Went Cobia Fishing yesterday and literally right when we get out of the pass and head towards the pier we are crusing for ten mins and a Cobia pops up from the bottom right on top of the boat. All hell breaks loose and we got 2 throws but it was so spooked and darted. We chased it for a bit but no luck. No one saw the fish til it was literally 8ft off the boat. Shitttttttty! Had nightmares all last night about it. Probably was a 30-35lb fish. Good sign is that we saw one. While driving by other boats giving the signal i saw a bunch of zeros. I got a feeling next weekend in primetime. 

Thought i would share, but really depresed.


----------



## Dynamic (Oct 3, 2007)

At least you saw one!!!....Good Job!!!....It won't be long now!!!


----------



## willr86 (Mar 25, 2014)

Dynamic said:


> At least you saw one!!!....Good Job!!!....It won't be long now!!!
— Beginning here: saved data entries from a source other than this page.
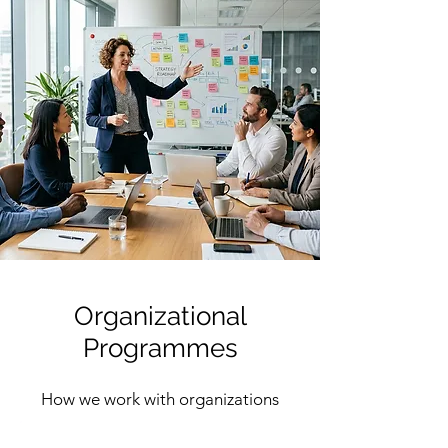
Organizational
Programmes
How we work with organizations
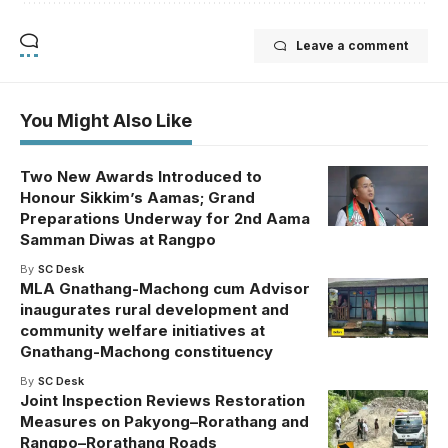
Leave a comment
You Might Also Like
Two New Awards Introduced to
Honour Sikkim’s Aamas; Grand
Preparations Underway for 2nd Aama
Samman Diwas at Rangpo
By
SC Desk
MLA Gnathang-Machong cum Advisor
inaugurates rural development and
community welfare initiatives at
Gnathang-Machong constituency
By
SC Desk
Joint Inspection Reviews Restoration
Measures on Pakyong–Rorathang and
Rangpo–Rorathang Roads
Thats what i keep telling myself. More prepared next time. Cant wait for the constant 75 degree weather to hit


----------



## WhyMe (Apr 21, 2013)

Nice report. I myself went out on Saturday. No luck 5 to 7 rollers in the pass. Water temp off the bottom finder was 63.7.
WhyMe 
Mako My Dayo


----------



## purple haze (Sep 2, 2013)

I don't doubt you seen one. Tim and I were minding our own business fishing the p cola jetties Saturday morning. The boat on the south side of the jetties yells over to us about a big cobia on the north side of them. Tim was ready with a rod rigged with a jig but she just did not want to be bothered by us. We have caught them there before but not with the water being so cold as it was Saturday. It got to warm up some time I hope.


----------



## Ocean Master (May 20, 2008)

My son had my boat out today and saw one caught close to the pier..


----------



## X-Shark (Oct 3, 2007)

Hmmmm? 52mi today...Water temp dropped. No Sign of'em. saw No boat's turn.

Navare pier today.











My Lil Redhead at the helm.


----------



## lowprofile (Jan 6, 2013)

willr86 said:


> Went Cobia Fishing ... crusing for ten mins and a Cobia pops up from the bottom right on top of the boat..


must have been epic to have a cobia on top of the boat. guessing it was pretty big!?


----------



## Hadden (Apr 3, 2014)

We will gettem next time little guy


----------